ERIE’s drum rotation is achieved by use of (2) Auburn Gear planetary gear reducers. These rugged planetary reducers offer 360,000 lb-in of torque, capable of mixing very low slump concrete.
Two 75HP Baldor Crusher Duty Electric TEFC motors drive the Auburn Gear reducers through a flexible coupling which greatly reduces the shock loads from being transferred back to the motor. The motor bed plates are adjustable, allowing the backlash to be easily adjusted.
At the heart of the ERIE mixer are four contoured buckets and four contoured two-section blades uniquely manufactured and positioned in the drum to provide the most thorough mixing action of the concrete found in a drum mixer today. As the water, aggregate and cement are charged into the drum, the four blades work to pull the materials forward.

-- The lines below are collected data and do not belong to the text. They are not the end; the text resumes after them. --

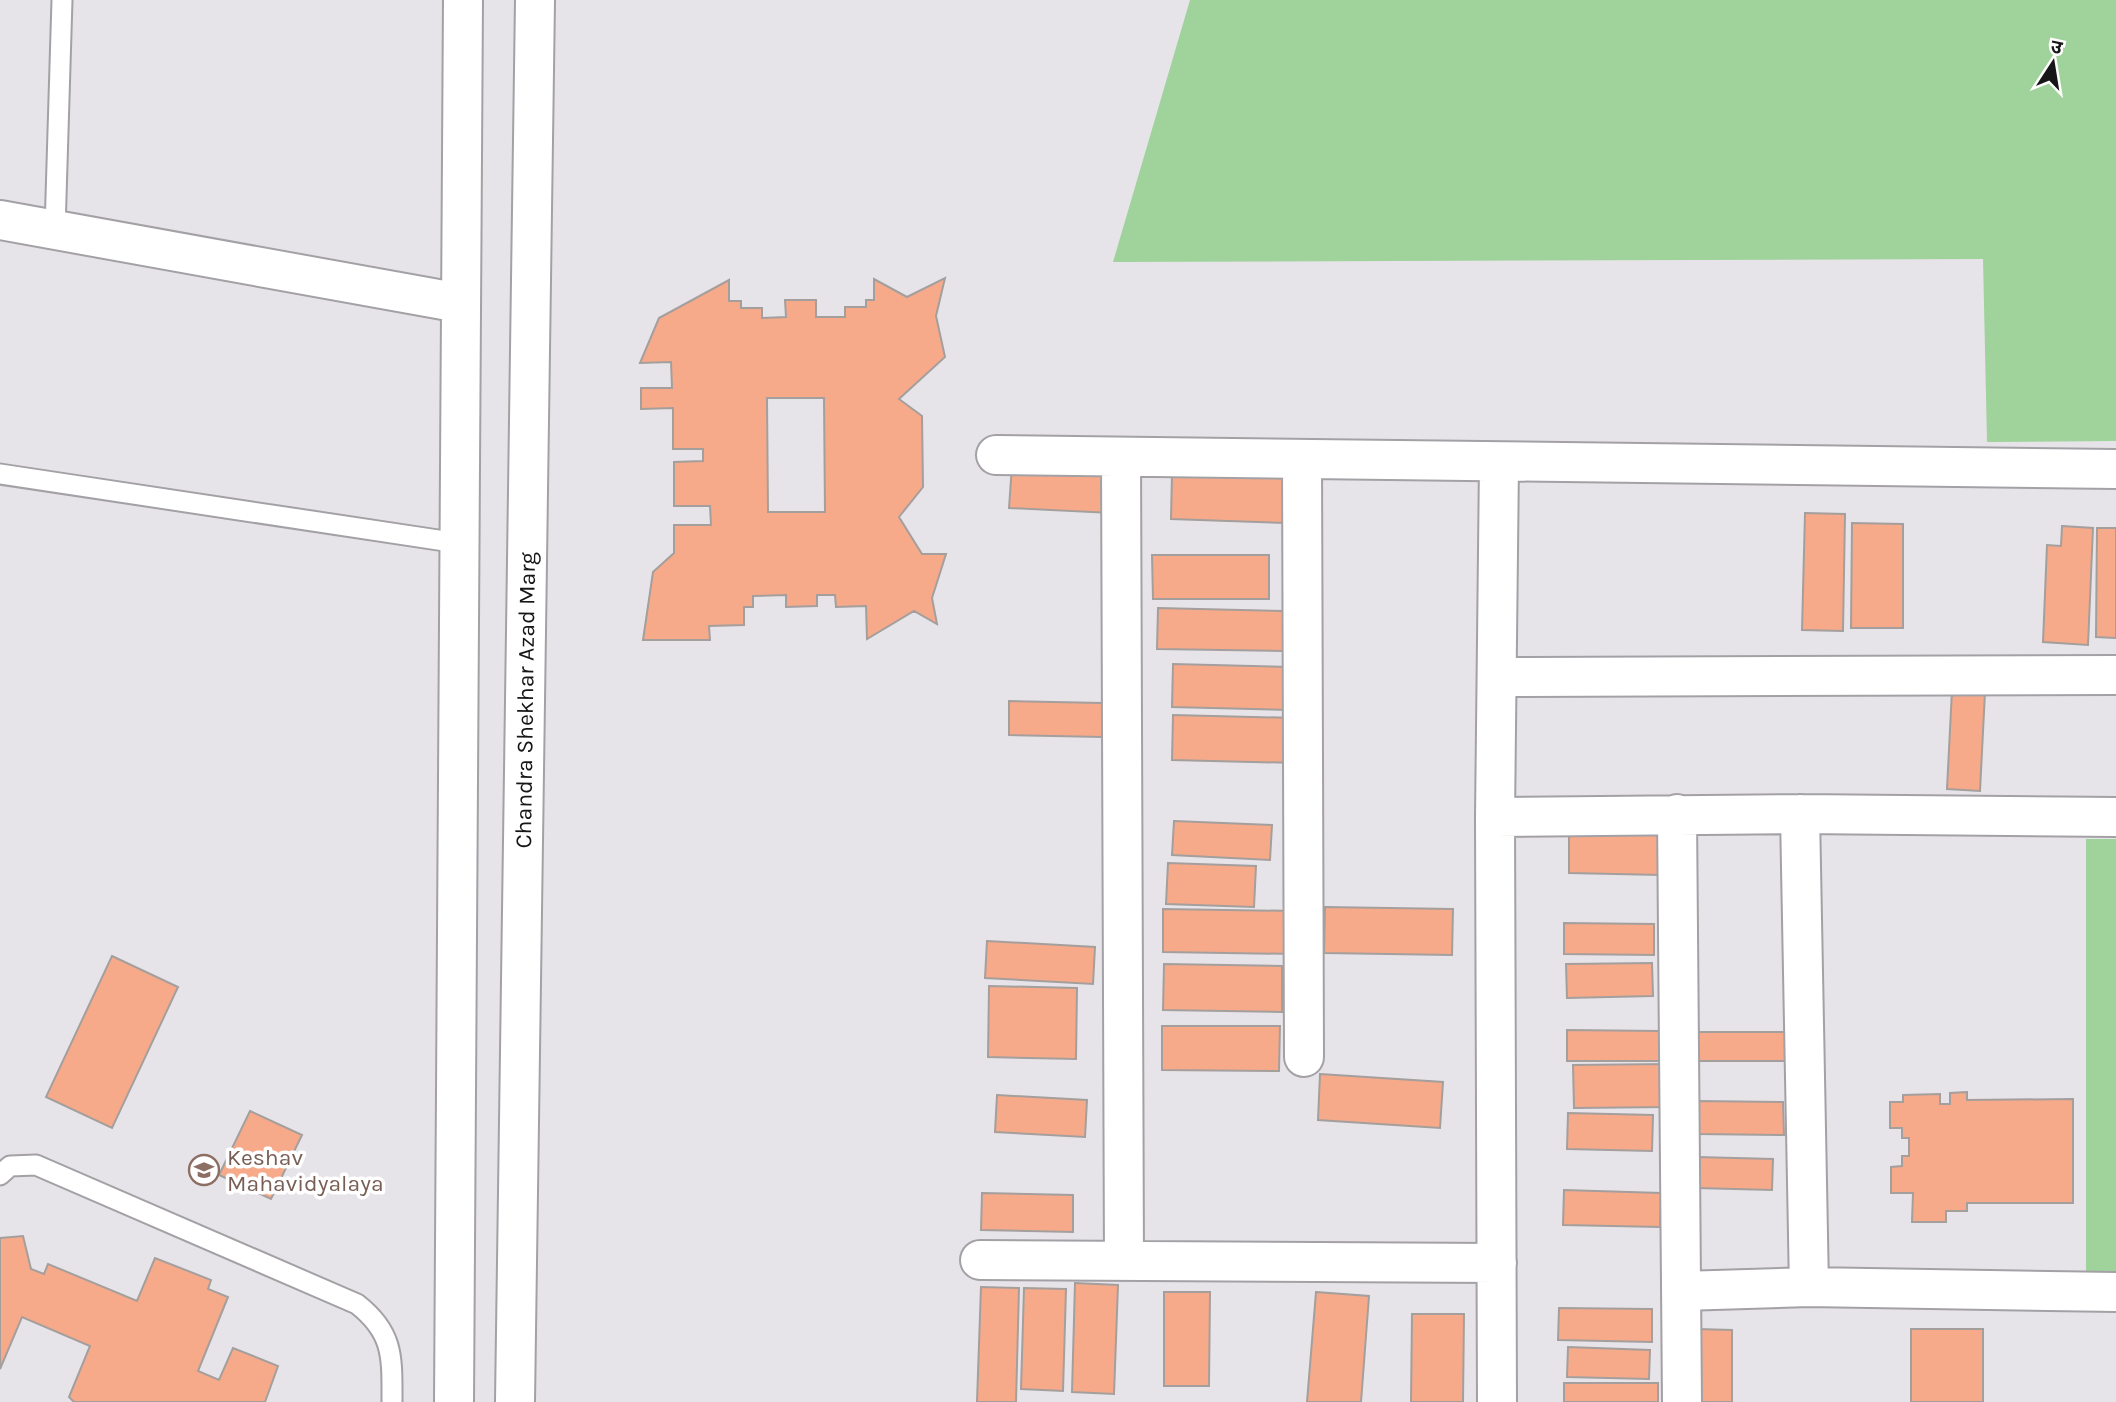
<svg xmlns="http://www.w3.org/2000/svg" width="2116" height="1402" viewBox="0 0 2116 1402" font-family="Karla,'Noto Sans Devanagari',sans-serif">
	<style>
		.green { fill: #9fd39b }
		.building { fill: #f7aa8a; stroke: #a49f9d; stroke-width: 2; fill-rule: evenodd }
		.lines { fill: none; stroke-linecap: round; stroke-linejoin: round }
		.lane-casing { stroke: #a3a1a5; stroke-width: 23 }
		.street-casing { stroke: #a3a1a5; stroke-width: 42 }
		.secondary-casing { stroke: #a3a1a5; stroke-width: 42 }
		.lane { stroke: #fff; stroke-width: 19 }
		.street { stroke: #fff; stroke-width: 38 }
		.secondary { stroke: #fff; stroke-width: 38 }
		.labels { text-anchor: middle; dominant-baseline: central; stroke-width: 7; stroke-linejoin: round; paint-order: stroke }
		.street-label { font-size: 23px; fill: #161517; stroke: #fff }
		.education-label { font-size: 23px; fill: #785e54; stroke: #fff; text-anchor: start }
	</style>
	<rect width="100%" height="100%" fill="#e7e4e9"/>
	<path class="green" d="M1190,0H2116V441L1987,442L1983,259L1113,262Z
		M2086,839H2116V1273H2086Z"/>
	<path class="building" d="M945,278L936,316L945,357L899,399L922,416L923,487L899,517L922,554H946L932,598L937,624L914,611L867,639L866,606L836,607L835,595H817V606L786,607V595L753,596V607H744V625L709,626L710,640H643L653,572L674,553V525H711L710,506H674V462L703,461V449H673V408L641,409V388H672L671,362L640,363L659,318L729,280V301H741V308H762V318L786,317L785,300H816V317H845V307H866V300H874V279L907,297ZM767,398H824L825,512H768Z
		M1012,465L1114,471L1111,513L1009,508Z
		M1172,474L1289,478L1287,523L1171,519Z
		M1805,513L1845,514L1843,631L1802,630Z
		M1852,523L1903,524V628H1851Z
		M2062,526L2093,528L2088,645L2043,642L2047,545L2061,546Z
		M2097,528H2116V638L2096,637Z
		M1152,555H1269V599H1153Z
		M1158,608L1285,611L1284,651L1157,649Z
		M1173,664L1293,667L1292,710L1172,707Z
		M1952,690L1985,692L1980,791L1947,789Z
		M1009,701L1102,703V737L1009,735Z
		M1173,715L1298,718L1297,763L1172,760Z
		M1174,821L1272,825L1270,860L1172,855Z
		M1569,832L1661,834V875L1569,873Z
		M1168,863L1256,866L1254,907L1166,904Z
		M1325,907L1453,909L1452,955L1324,953Z
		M1163,909L1296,911L1295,954L1163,952Z
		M1564,923L1654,924V955L1564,954Z
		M987,941L1095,947L1093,984L985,978Z
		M112,956L178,987L112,1128L46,1097Z
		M1652,963L1653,996L1567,998L1566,964Z
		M1164,964L1282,966V1012L1163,1010Z
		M989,986L1077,988L1076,1059L988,1057Z
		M1162,1026H1280L1279,1071L1162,1070Z
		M1567,1030L1659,1031V1061H1567Z
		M1696,1032H1793V1061H1696Z
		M1668,1064L1669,1107L1574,1108L1573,1065Z
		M1320,1074L1443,1082L1440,1128L1318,1120Z
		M1967,1092V1100L2073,1099V1203H1967V1211H1946V1222H1912L1913,1193H1891V1167L1902,1166V1156H1909V1138H1902V1128H1890V1102H1903V1095L1940,1094V1104H1950V1093Z
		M997,1095L1087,1100L1085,1137L995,1132Z
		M1697,1101L1783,1102L1784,1135L1697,1134Z
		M250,1111L302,1135L271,1199L219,1175Z
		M1568,1113L1653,1115L1652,1151L1567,1149Z
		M1697,1157L1773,1159L1772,1190L1696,1188Z
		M1564,1190L1661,1193L1660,1227L1563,1225Z
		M982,1193L1073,1195V1232L981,1230Z
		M23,1236L31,1269L44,1274L48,1264L137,1301L155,1258L211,1280L208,1289L228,1297L198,1371L219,1380L233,1348L278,1366L265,1402H74L69,1397L90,1346L22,1317L0,1369V1238Z
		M1075,1283L1118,1285L1114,1394L1072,1392Z
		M981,1287L1019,1288L1016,1402H977Z
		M1024,1288L1066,1289L1063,1391L1021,1389Z
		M1164,1292H1210L1209,1386H1164Z
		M1316,1292L1369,1296L1361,1402H1307Z
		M1559,1308L1652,1309V1342L1558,1340Z
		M1412,1314H1464L1463,1402H1411Z
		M1697,1329L1732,1330V1402H1696Z
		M1911,1329H1983V1402H1911Z
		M1568,1347L1650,1350L1649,1379L1567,1377Z
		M1564,1383H1658V1402H1564Z"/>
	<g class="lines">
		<g class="lane-casing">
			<path id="lane" d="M55,230L62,0
				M0,474L458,543
				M0,1175L10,1166L36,1165L357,1304C394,1333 392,1357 392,1402"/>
		</g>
		<g class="street-casing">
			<path id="street" d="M0,220L460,303
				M996,455L2116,469
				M1121,457L1124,1261
				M1302,460L1304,1057
				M1497,677L2116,675
				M1677,814L1682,1402
				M1800,814L1809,1287
				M1495,817L1800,814L2116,817
				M980,1260L1497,1263
				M1682,1291L1809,1287L2116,1292
				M1497,1402L1495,817L1499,463"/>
		</g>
		<g class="secondary-casing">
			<g id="secondary">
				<path d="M454,1402L463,0"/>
				<path id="s1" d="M515,1402L535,0"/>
			</g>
		</g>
		<use href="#lane" class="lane"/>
		<use href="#street" class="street"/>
		<use href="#secondary" class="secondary"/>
	</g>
	<defs>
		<g id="university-ring" transform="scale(1.575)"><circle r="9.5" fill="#fff" stroke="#8d6e63" stroke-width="1.5"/><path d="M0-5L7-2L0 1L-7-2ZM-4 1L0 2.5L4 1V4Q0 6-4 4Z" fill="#8d6e63"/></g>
	</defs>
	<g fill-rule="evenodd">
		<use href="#university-ring" x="204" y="1170"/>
	</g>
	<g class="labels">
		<g class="street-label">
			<text stroke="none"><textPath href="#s1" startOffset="702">Chandra Shekhar Azad Marg</textPath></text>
		</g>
		<g class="education-label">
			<text x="227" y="1157">Keshav<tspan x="227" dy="26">Mahavidyalaya</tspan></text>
		</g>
	</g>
	<g transform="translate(2053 63) rotate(12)" stroke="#ffffff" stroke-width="5" paint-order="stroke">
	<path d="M0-5L12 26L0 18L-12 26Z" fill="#161517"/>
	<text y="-10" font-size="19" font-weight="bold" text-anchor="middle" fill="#161517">उ</text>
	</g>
</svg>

The four buckets then act to plow the materials back. As the drum turns, the aggregates, water, and cement are continuously folded back into each other to provide a complete uniform mix. This mixing action is, in fact, so complete that the ERIE mixer has been approved for mix times of as little as 30 seconds.
The ERIE Strayer mixer utilizes a nose plug to minimize the amount of cement lost to the dust collector by capping off the front of the mixer during charging & mixing. Other tilt mixer suppliers collect the dust at the discharge end of the mixer. This method results in more dust (cement) being collected that would otherwise remain in the mixer drum. In addition, the collection device on the mixer discharge is much more susceptible to concrete buildup. In operation, the dust plug is in place capping the front of the mixer (discharge end) while the materials are being charged into the back (charging end). The dust created is directed towards the front of the mixer which is capped thereby forcing the dust to migrate back to the charging opening where it is collected. In this process, more dust is captured in the mix as it moves from back to front and back again.